Batu dan botol melayang, disertai kemunculan spanduk-spanduk kebencian. Ini dilakukan sejumlah suporter Dortmund ke arah kubu yang ketika itu menjadi tim tamu RB Leipzig. Pertandingan Borussia Dortmund dengan RB Leipzig di Bundesliga akhir pekan lalu diwarnai aksi kekerasan. Ada nuansa berbeda dalam insiden ini, dengan pola pengelolaan sepakbola Jerman turut melatarbelakangi.
Saat ini Leipzig, pada musim pertamanya di liga teratas Jerman, sedang bercokol di posisi dua klasemen mengejar tiket ke Liga Champions. Kebencian itu disebabkan karena klub dimiliki Red Bull sebagai pemilik tunggal.
“Binasakan banteng,” tulis sebuah spanduk, dengan spanduk lain berbunyi, “Red Bull, musuh sepakbola”. Itu cuma segelintir dari banyak spanduk-spanduk lain dengan bahasa yang kurang patut.
Ada pula aksi kekerasan yang mengiringi dengan BBC mencatat, “Keluarga-keluarga jadi sasaran serangan, dan enam suporter dan empat polisi terluka.”
Pada dasarnya bukan cuma Dortmund saja yang merasa sedemikan bencinya kepada Leipzig.
“Beberapa pekan lalu salah satu tabloid, Berliner Kurier, bahkan menolak untuk menulis nama klub itu dan menggunakan istilah yang menghina, ‘Dosenverkauf’, di klasemen Bundesliganya,” tulis BBC.
Dosenverkauf. Artinya kira-kira adalah tukang jualan kaleng, yang sekali lagi tentu saja merujuk pada fakta bahwa Leipzig dimiliki oleh Red Bull. Menjual (kaleng-kaleng) minuman berenergi adalah bisnis inti dari Red Bull.
Sejak perusahaan itu membeli sebuah tim di Leipzig pada 2009, telah ada banyak penghinaan-penghinaan serupa.

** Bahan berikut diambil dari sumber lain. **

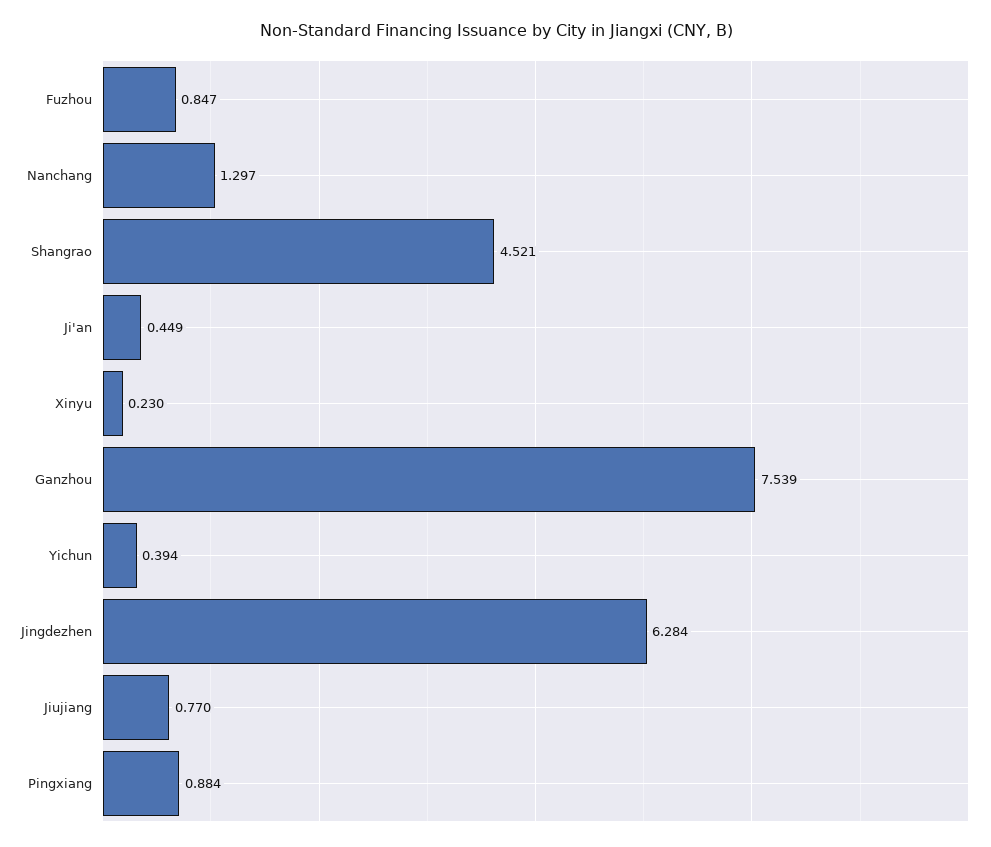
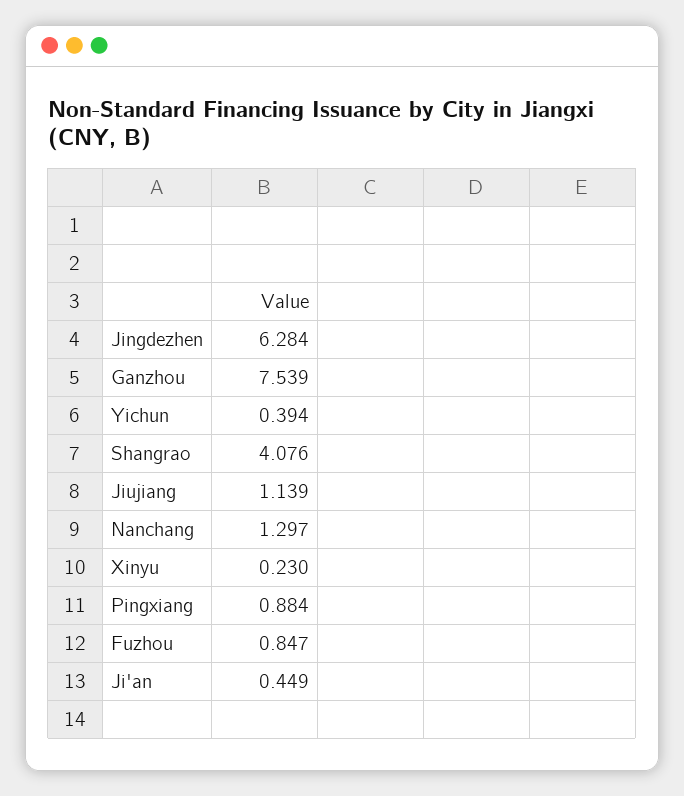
  {
    "Fuzhou": 0.847,
    "Nanchang": 1.297,
-   "Shangrao": 4.521,
+   "Shangrao": 4.076,
    "Ji'an": 0.449,
    "Xinyu": 0.23,
    "Ganzhou": 7.539,
    "Yichun": 0.394,
    "Jingdezhen": 6.284,
-   "Jiujiang": 0.77,
+   "Jiujiang": 1.139,
    "Pingxiang": 0.884
  }

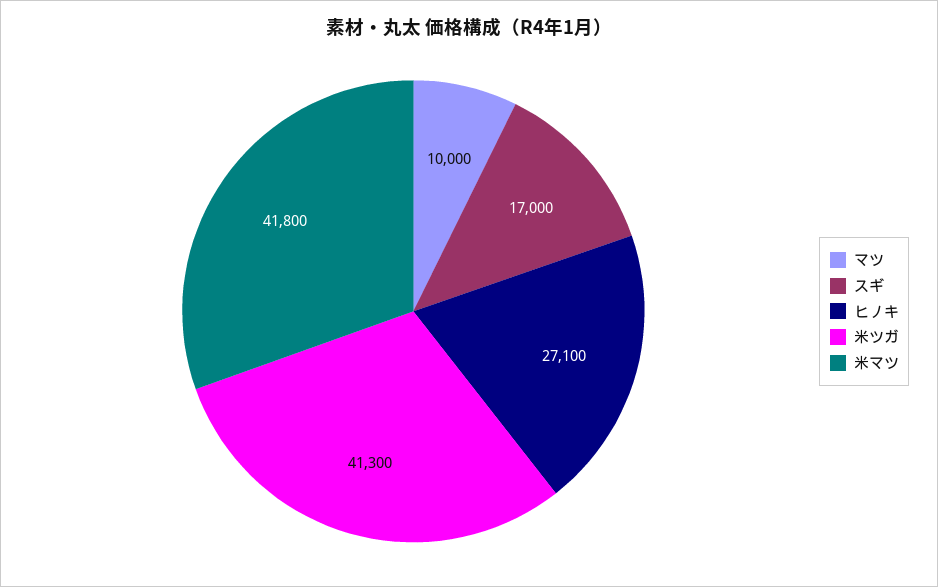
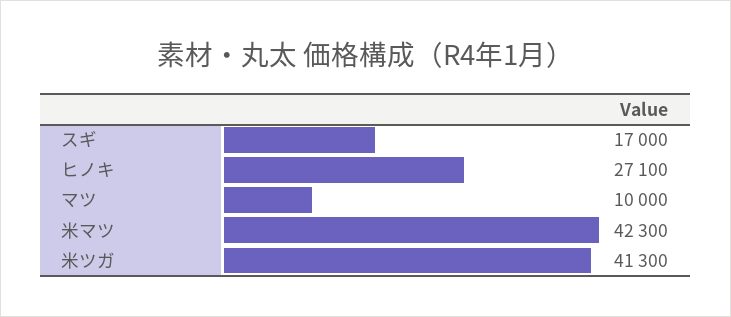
  {
    "マツ": 10000,
    "スギ": 17000,
    "ヒノキ": 27100,
    "米ツガ": 41300,
-   "米マツ": 41800
+   "米マツ": 42300
  }

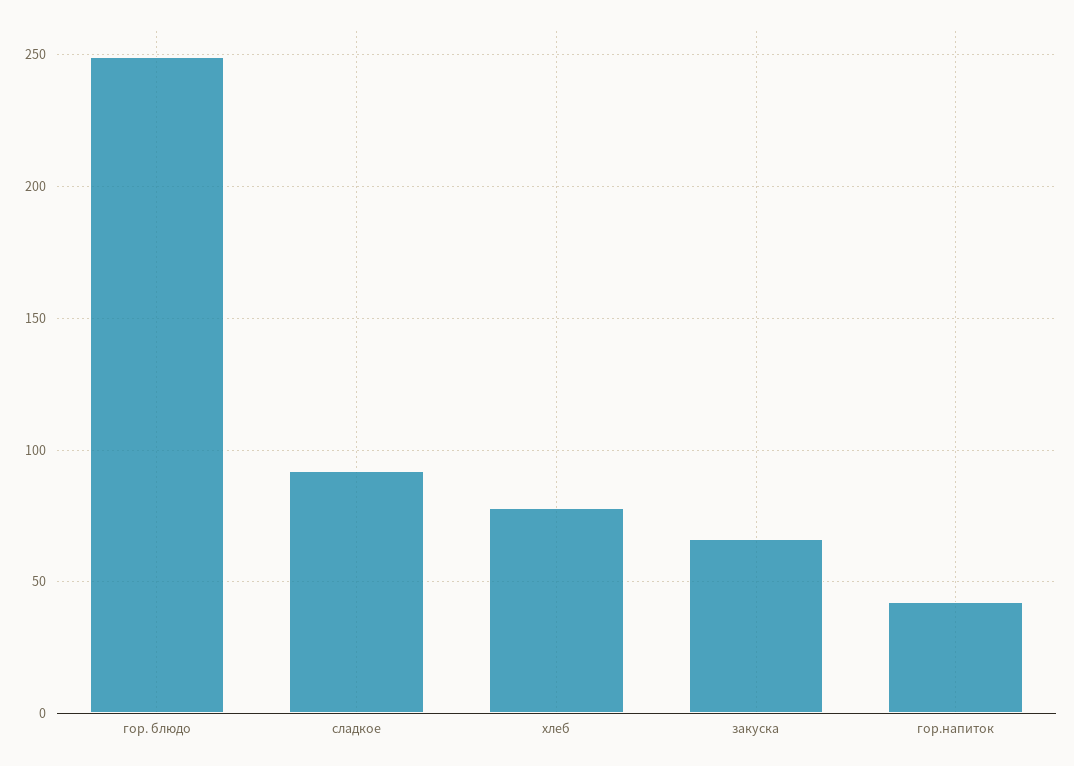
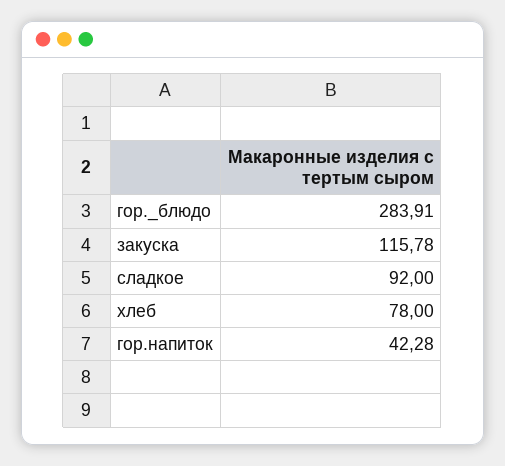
  {
-   "гор. блюдо": 250,
+   "гор. блюдо": 283.91,
    "сладкое": 92,
    "хлеб": 78,
-   "закуска": 65,
+   "закуска": 115.78,
    "гор.напиток": 42.28
  }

Fakta bahwa RB Leipzig, demikian nama klub itu menjelma, sudah menjalani empat promosi dalam tujuh musim tidak membantu mengurangi kebencian untuk yang ini boleh jadi dilatarbelakangi kecemburuan.
Mengupas lebih dalam mengenai hal ini BBC menyebut bahwa, “secara tradisional klub-klub sepakbola Jerman dijalankan tanpa investor tunggal kaya raya. Secara umum klub-klub sepakbola di Jerman dipegang oleh para anggota direksi yang mesti mengendalikan mayoritas saham sebagai entitas pemilik tim. Tapi RB Leipzig cuma punya 17 anggota direksi. Ini masih dalam koridor aturan tersebut, tapi secara semangat tidak.”
Chief Executive Borussia Dortmund Hans-Joachim Watzke tercatat menjadi salah satu yang pernah melontarkan kritik keras terhadap pola itu. Ia menilai keberadaan RB Leipzig hanyalah sebagai alat untuk mendorong penjualan Red Bull.
Di sisi lain, ada pula yang berargumen bahwa keberadaan RB Leipzig bukan cuma diperlukan oleh kota tersebut melainkan juga wilayah sekitarnya, mengingat sejak unifikasi pada 1990 silam sepakbola Jerman Timur tak bisa bicara banyak di hadapan klub-klub dari wilayah Jerman Barat lebih banyak menggebrak.
Bicara mengenai RB Leipzig dari segi keolahragaan, seperti disinggung sebelumnya, klub yang berulang tahun setiap tanggal 19 Mei itu sebenarnya juga tak serta-merta melejit naik. Kedatangan Ralf Rangnick sebagai direktur olahraga pada 2012, setelah itu juga sempat turun langsung menjadi pelatih, digadang-gadang sebagai titik balik. Empat musimnya di RB Leipzig ditandai dengan tiga kali promosi.